Extrait:
::::

En ce qui concerne la communauté de Limbue, l'entrave au passage par les terres de la concession est particulièrement grave étant donné que la seule route d'accès à la communauté passe par la plantation. En restreignant ou en contraignant la libre circulation des membres de la communauté, l'entreprise accroît son isolement par rapport au reste du district. Tout cela dans un climat de peur, de menaces et d'une perception commune parmi les membres de la communauté qu'ils n'ont aucun droit ou qu´ils sont impuissants face aux abus.
L´on ne peut ne pas déceler des traits d´ironie, lorsque bien loin de Mabu, le propriétaire (indien) de Mozambique Holdings exalte, dans une langue étrangère, « l´éthos et la psyché culturelle mozambicaine », affirmant que son entreprise, en guise de reconnaissance au pays, rétribue et évolue « en harmonie avec cette diversité ethnique et culturelle ». (5)
Il convient également de noter qu'à ce jour, l'entreprise affirme n'avoir pas encore atteint l'objectif de son projet pilote, n´ayant planté que 1000 hectares d'hévéas n´ayant, ce qui est inquiétant, étant donné que la monoculture a déjà atteint les portes du siège de la localité.

::::

Données fournies:
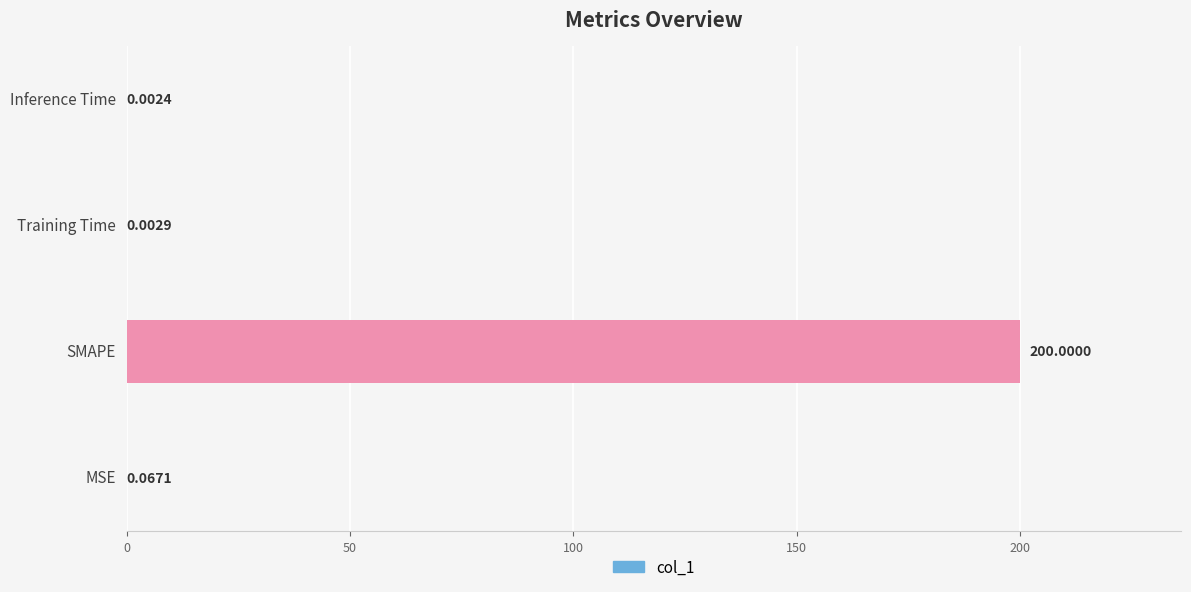

What is the sum of all values?

200.1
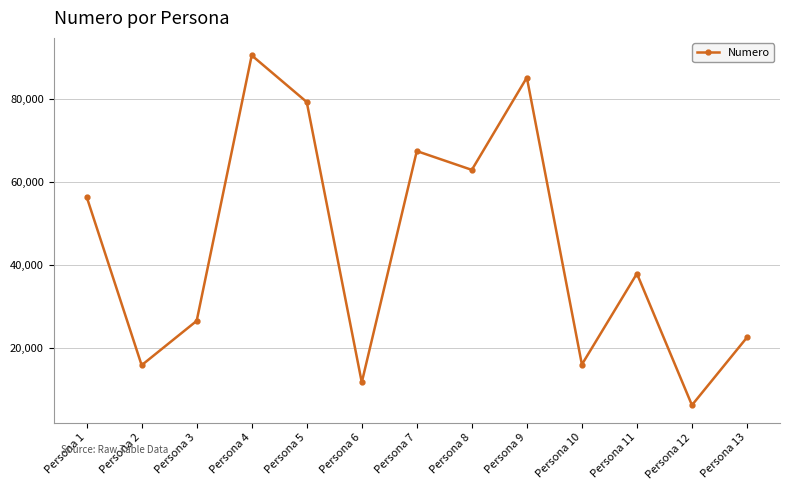

What is the sum of all values?

577812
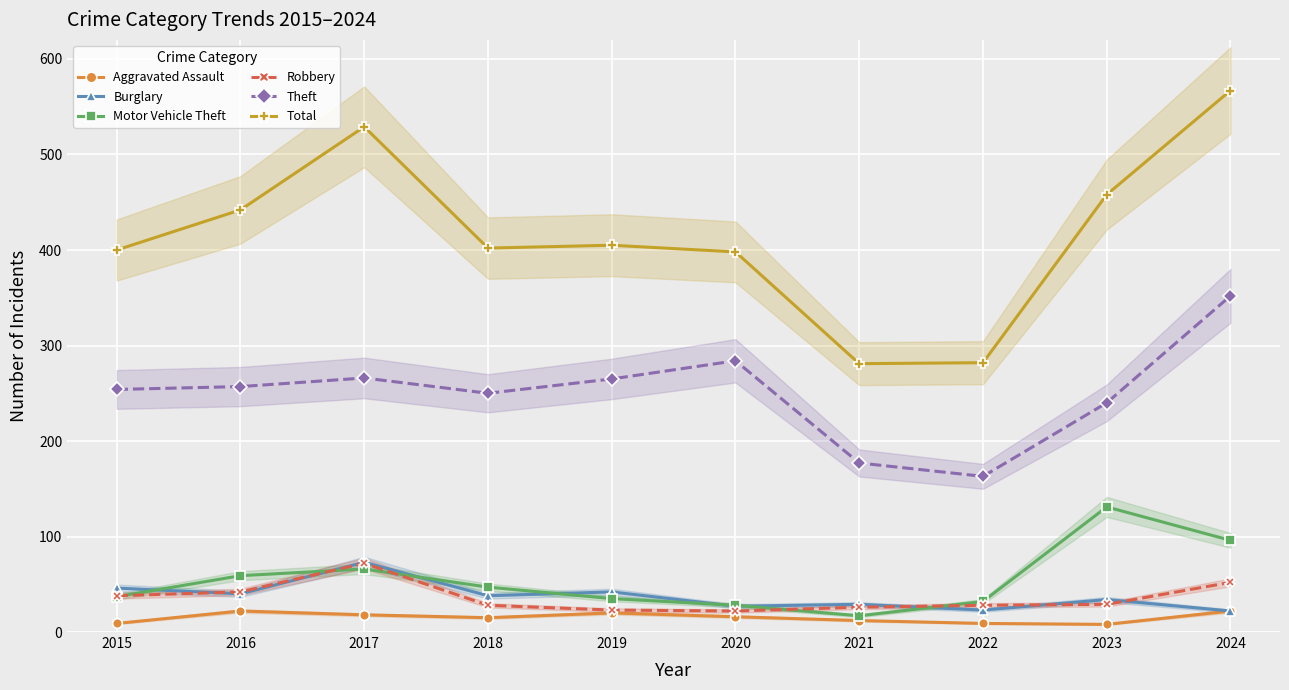

Which series has the largest total across all categories?

Total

::::

Consigne: Recopiez mot pour mot, dans l'extrait sur la plantation d'hévéas, le passage allant de « L´on ne peut » jusqu'à « de la localité. ».

Solution proposée:
L´on ne peut ne pas déceler des traits d´ironie, lorsque bien loin de Mabu, le propriétaire (indien) de Mozambique Holdings exalte, dans une langue étrangère, « l´éthos et la psyché culturelle mozambicaine », affirmant que son entreprise, en guise de reconnaissance au pays, rétribue et évolue « en harmonie avec cette diversité ethnique et culturelle ». (5)
Il convient également de noter qu'à ce jour, l'entreprise affirme n'avoir pas encore atteint l'objectif de son projet pilote, n´ayant planté que 1000 hectares d'hévéas n´ayant, ce qui est inquiétant, étant donné que la monoculture a déjà atteint les portes du siège de la localité.